The plaintiffs claim that a number of the FDA’s actions while Hamburg was commissioner went against advice of advisors and reviewers, favoring companies that Renaissance Tecnologies was invested in, helping to raise the income of Hamburg’s husband from $10 million in 2008, to $125 million at its peak in 2011, since all Renaissance employees are paid based on performance of the company’s investments.

“Each and every Defendant acted in concert with one another in the District of Columbia and throughout the United States to violate RICO through a pattern of racketeering activity because of personal, financial gain, to fraudulently convey false and misleading information concerning the safety of Levaquin, and to conceal from the Plaintiffs, the public, physicians, and healthcare providers, the risks of serious adverse events, including mitochondrial toxicity, certain neuropsychiatric adverse events… and other chronic, degenerative illnesses directly associated with Levaquin,” according to the lawsuit.

Levaquin Peripheral Neuropathy Cases

The lawsuit over RICO violations will join other Levaquin injury lawsuits filed on behalf of former users diagnosed with peripheral neuropathy, which also allege that insufficient and misleading warnings were provided for consumers and the medical community.

Similar claims have also been raised in Avelox lawsuits and Cipro lawsuits, brought against makers of these other fluoroquinolone-based antibiotics, which are part of the same class of medications.

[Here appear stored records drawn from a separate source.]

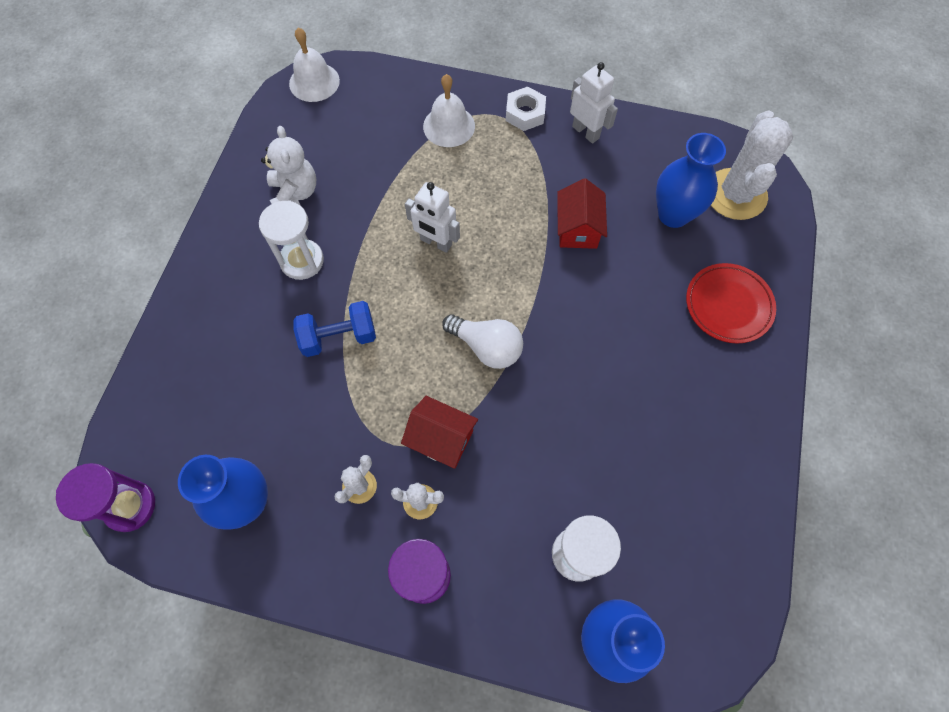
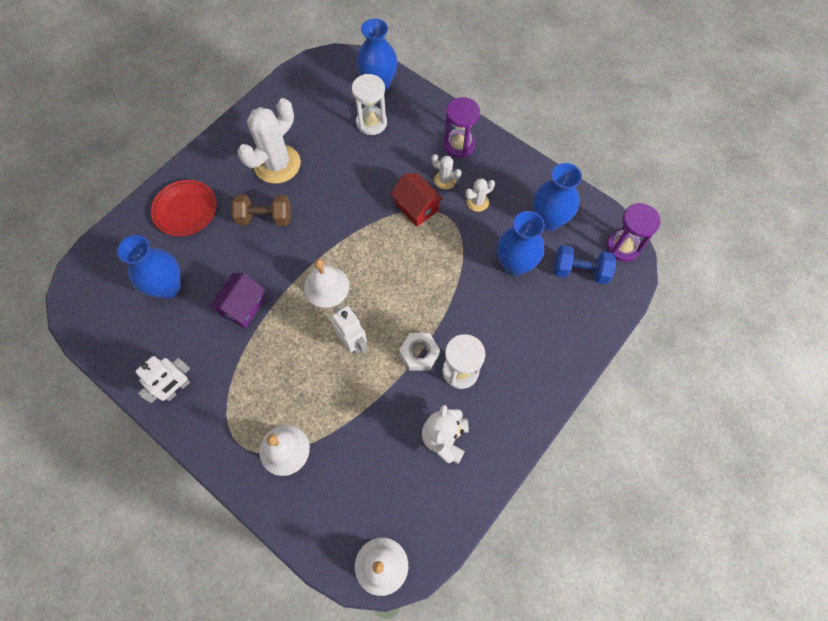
camera: 155 degrees left, 0 degrees up
(277, 413) = (514, 264): none -> blue vase
(339, 337) = (455, 299): blue dumbbell -> blue dumbbell (580, 271)
(486, 347) = (358, 250): white light bulb -> none
(499, 288) = (326, 286): none -> white bell
(525, 113) = (213, 432): white nut -> white nut (419, 353)
(578, 229) = (243, 306): red house -> purple house
(586, 132) = (177, 389): white robot -> white robot turned 120 degrees counterclockwise
(626, 337) = (265, 218): none -> brown dumbbell
(735, 194) = (111, 282): white cactus -> white cactus (277, 164)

In the federal court system, nearly 350 cases involving peripheral neuropathy from any fluoroquinolone antibiotic are currently centralized for pretrial proceedings before U.S. District Judge John R. Tunheim in the District of Minnesota, as part of an MDL, or Multi-District Litigation.

As antibiotic nerve damage lawyers continue to review and file cases in the coming months and years, it is ultimately expected that several thousand cases will be involved in the litigation, each alleging that plaintiffs have been left with permanent peripheral neuropathy following use of the drugs.

The cases are being coordinated during discovery and for a series of early “bellwether” trials, which are designed to gauge how juries may respond to certain evidence and testimony that is likely to be repeated throughout the cases.

Plaintiffs allege that the makers of Levaquin, Avelox and Cipro knew or should have known about the risk of permanent nerve damage for years, noting that the first indication of a possible link between long-term peripheral neuropathy and fluoroquinolone antibiotics came in a study published in 2001. If adequate warnings had been provided about the risk of permanent neuropathy problems, plaintiffs claim that they may have avoided painful and debilitating injuries.